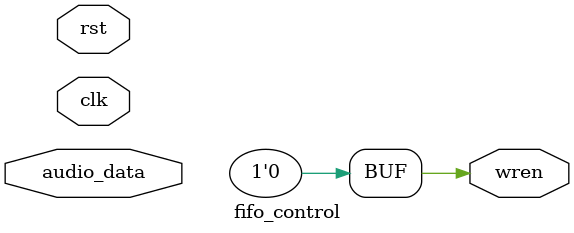
<source format=sv>
`timescale 1ns / 1ps


module fifo_control(
    input logic clk,
    input logic rst,
    input logic [7:0] audio_data,
    
    output logic wren
    );
    
    enum logic [2:0] {
        state_0,
        write,
        halt
    } state, state_nxt;
    
    logic [7:0] audio_data_prev;
    
   always_ff @ (posedge clk) begin
        if (rst)
            begin
            state <= state_0;
            audio_data_prev <= 8'h0;
            end 
        else
            state <= state_nxt;
   end
   always_comb
   begin
        wren = 1'b0;
        
        case(state)
        write: begin
        wren = 1'b0;
        end
        default: ;
        endcase 
   end 
   always_comb
   begin
   unique case (state)
   state_0:
        if (audio_data != 8'b00001000)
            state_nxt = write;
        else state_nxt = state_0;
   write: if (audio_data == 8'b00001000)
            state_nxt = state_0;
        else state_nxt = halt;
   halt: if (audio_data == 8'b00001000)
            state_nxt = state_0;
        else state_nxt = halt;
   endcase
   end
   
endmodule

</source>
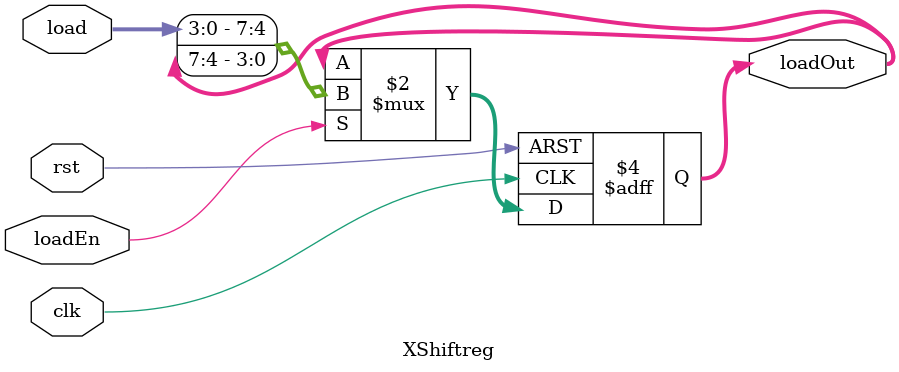
<source format=v>
module Rreg (input [15:0] load, input init, loadEn, clk, rst, output reg [15:0] loadOut);


	always @(posedge clk or posedge rst) begin
	
		if (rst) loadOut <= 16'b0000000000000000;
		else if (init) loadOut <= 16'b0000000100000000;
		else if (loadEn) loadOut <= load;
	
	end

endmodule

module Treg (input [15:0] load, input init, loadEn, clk, rst, output reg [15:0] loadOut);


	always @(posedge clk or posedge rst) begin
	
		if (rst) loadOut <= 16'b0000000000000000;
		else if (init) loadOut <= 16'b0000000100000000;
		else if (loadEn) loadOut <= load;
	
	end

endmodule




module Nreg (input [3:0] load, input loadEn, clk, rst, output reg [3:0] loadOut);

	always @(posedge clk or posedge rst) begin
	
		if (rst) loadOut <= 4'b0000;

		else if (loadEn) loadOut <= load;
	end
	
endmodule


module XShiftreg (input [3:0] load, input loadEn, clk, rst, output reg [7:0] loadOut);

	reg FOLBits;
	
	always @(posedge clk or posedge rst) begin
	
		if (rst) loadOut <= 8'b00000000;

		else if (loadEn) loadOut <= {load, loadOut[7:4]};
		
//		else if (loadEn) loadOut
		
		
	end
	
endmodule

</source>
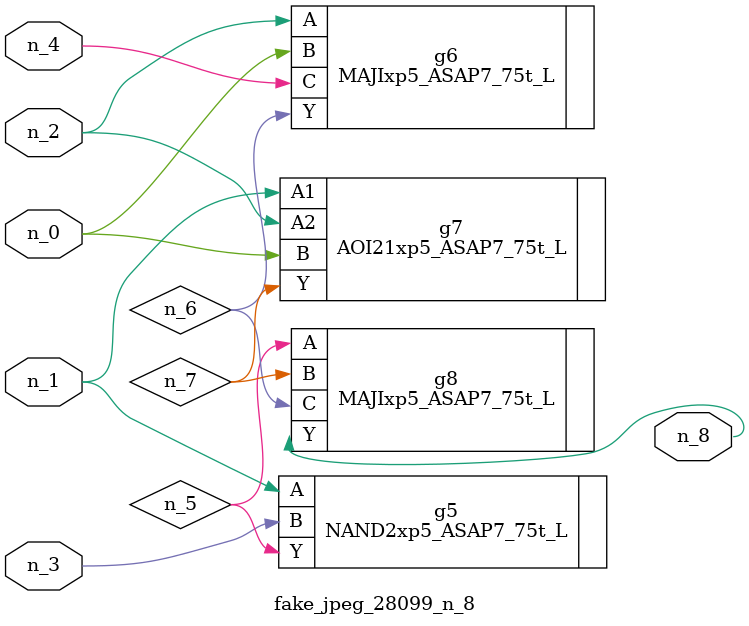
<source format=v>
module fake_jpeg_28099_n_8 (n_3, n_2, n_1, n_0, n_4, n_8);

input n_3;
input n_2;
input n_1;
input n_0;
input n_4;

output n_8;

wire n_6;
wire n_5;
wire n_7;

NAND2xp5_ASAP7_75t_L g5 ( 
.A(n_1),
.B(n_3),
.Y(n_5)
);

MAJIxp5_ASAP7_75t_L g6 ( 
.A(n_2),
.B(n_0),
.C(n_4),
.Y(n_6)
);

AOI21xp5_ASAP7_75t_L g7 ( 
.A1(n_1),
.A2(n_2),
.B(n_0),
.Y(n_7)
);

MAJIxp5_ASAP7_75t_L g8 ( 
.A(n_5),
.B(n_7),
.C(n_6),
.Y(n_8)
);


endmodule
</source>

+ + + + +

* Your task: All lines in the data that contain the word "halt" should be copied.

* Reply:
        halt
        else state_nxt = halt;
   halt: if (audio_data == 8'b00001000)
        else state_nxt = halt;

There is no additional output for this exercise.